Hace unos mil cuatrocientos años, los Omeyas, verdaderos fundadores del Imperio musulmán, persiguieron con saña a los partidarios de Ali, que se habían dado a sí mismos el tratamiento de chiíes. Aquella persecución consolidó a los Omeyas, sunníes, como los amos del Califato y de medio mundo conocido.
Los chiíes, perseguidos y diezmados, se fragmentaron y se refugiaron en los bordes del territorio controlado por los sunníes y más allá. Durante siglos guardaron en su pecho la conciencia de su martirio y de la injusticia que se había cometido con ellos, no tanto por diferencias teológicas o dogmáticas, sino por defender que quien había de regirlos debía ser un descendiente del Profeta Mahoma. Con ello cometían un legítimo error introduciendo de nuevo la cuestión de la consanguinidad que, por otra parte, los sunníes también cometieron, al constituir una dinastía.
De este modo, tanto unos como otros se apartaron del espíritu profundo de la predicación de su profeta, quien había luchado por desterrar los lazos de sangre como vínculo y base del poder entre los árabes.
La historia de casi quince siglos ha mantenido marginados a los chiíes, quienes sólo consiguieron asociarse al poder con la proclamación de la República islámica de Irán, de la mano del imam Jomeini, en los años ochenta del siglo XX. Otros chiíes, pertenecientes a una de las mil ramas en que se disgregaron, consiguieron hacerse con el poder en Siria bajo el férreo control de la familia al-Asad, en ese mismo siglo recién pasado.

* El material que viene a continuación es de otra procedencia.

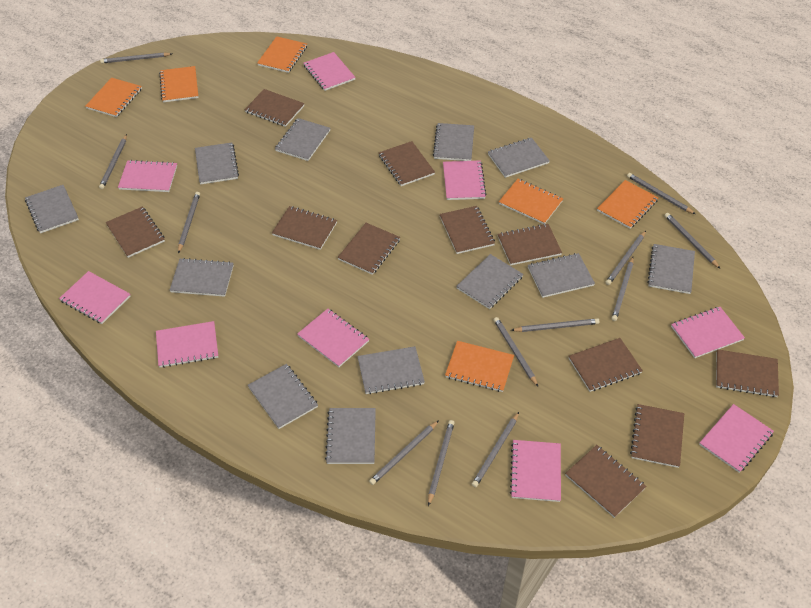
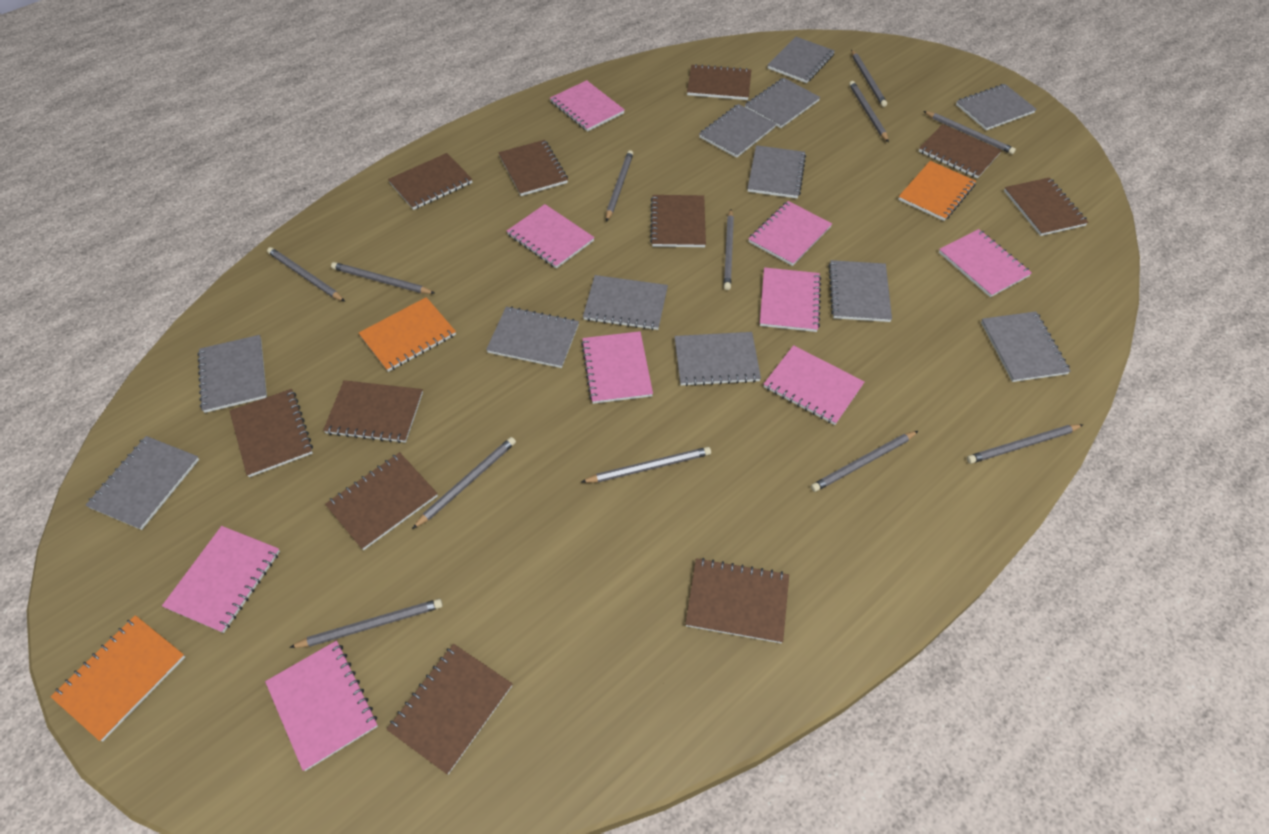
orange notebook: 6 -> 3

No obstante, la mayoría sunní, encabezada por Arabia Saudí, custodia de los santos lugares del Islam, así como otros grupos y países del entorno se constituyeron en los guardianes de la ortodoxia sunní y no supieron establecer lazos de cooperación o de convivencia con los chiíes, alimentando con su posición el odio de sus contrarios. Estos, por tanto y a pesar de sus logros políticos, siguieron guardando un sordo rencor en lo profundo de sus almas, sintiéndose enemigos y no cercanos en la fe. Alimentados los odios mutuamente y mezclados con otros intereses de orden material –los intereses de carácter político tampoco tienen nada de espiritual- han mantenido en el último medio siglo luchas declaradas y no declaradas, con el resultado de muertes, desplazamientos y sufrimientos generalizados.
La injerencia extranjera, so capa de apoyo a la democracia, tampoco ha conseguido establecer un marco para el entendimiento y, si antes favorecía a los sunníes, ahora parece apoyar a los chiíes. Tal vez sería mejor decir que incita a unos contra otros aprovechando los viejos odios.

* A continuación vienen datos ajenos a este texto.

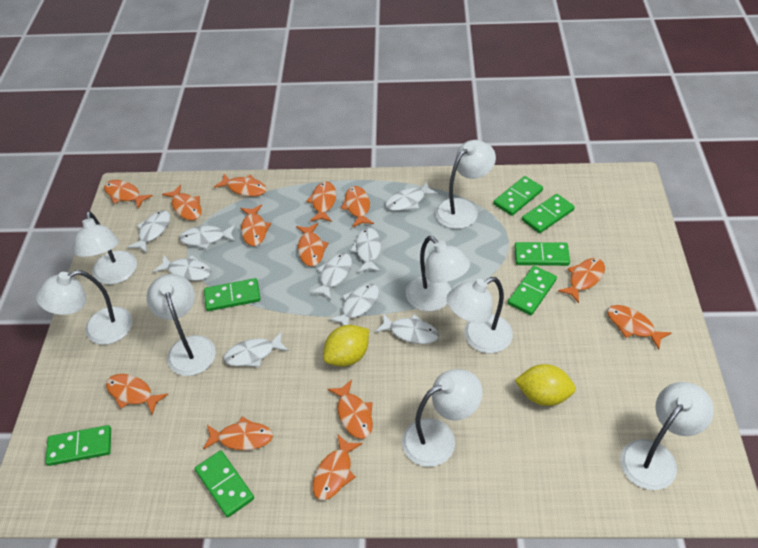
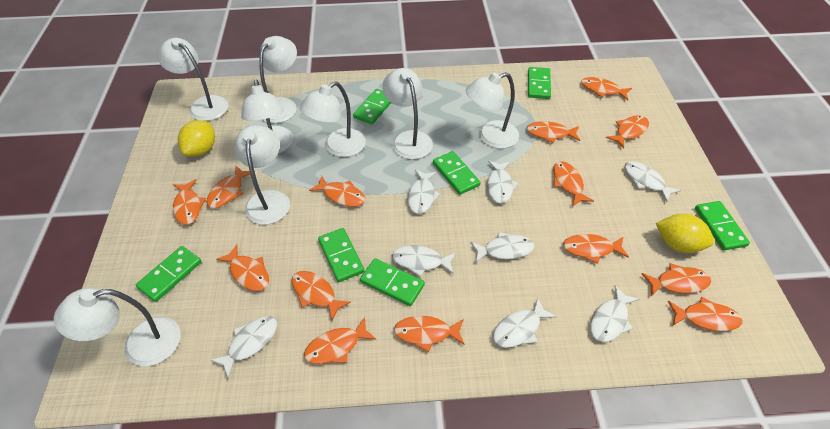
orange fish: 13 -> 14
white fish: 9 -> 8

El resultado del afán de revancha es, como se puede comprobar en las noticias diarias, más muertos, desplazados y dolor generalizado y un nulo interés por reponer la justicia. Con lo que en lo colectivo la venganza se demuestra como un acicate para la destrucción y sus resultados no son sino sangre, muerte y desesperanza.
Si esto ocurre en relación con colectivos, lo mismo sucede en el terreno individual. Quien alberga en su corazón un rencor tan profundo que su único interés es el de la venganza, se aboca a desastres mayores que los agravios que ha recibido y que pretende le sean compensados. En uno y otro caso, sea una venganza personal o una colectiva, lo único que se puede esperar como resultado es la desolación más absoluta.
La sangre derramada, la utilización de los demás, pues no hay venganza que no utilice a alguien como instrumento, son culpas que se arrastran de por vida y que incluso pueden heredar las generaciones siguientes, estableciendo espirales de violencia que no tienen fin.
El mejor de los instrumentos del diablo para deshacer a la humanidad, tanto en grupo como individualmente, es sembrar la idea de venganza en el corazón de la gente. Así es como el mal crece, se afianza y logra su propósito. Quien se deja llevar por el espíritu de venganza, lleva a un diablo en las entrañas.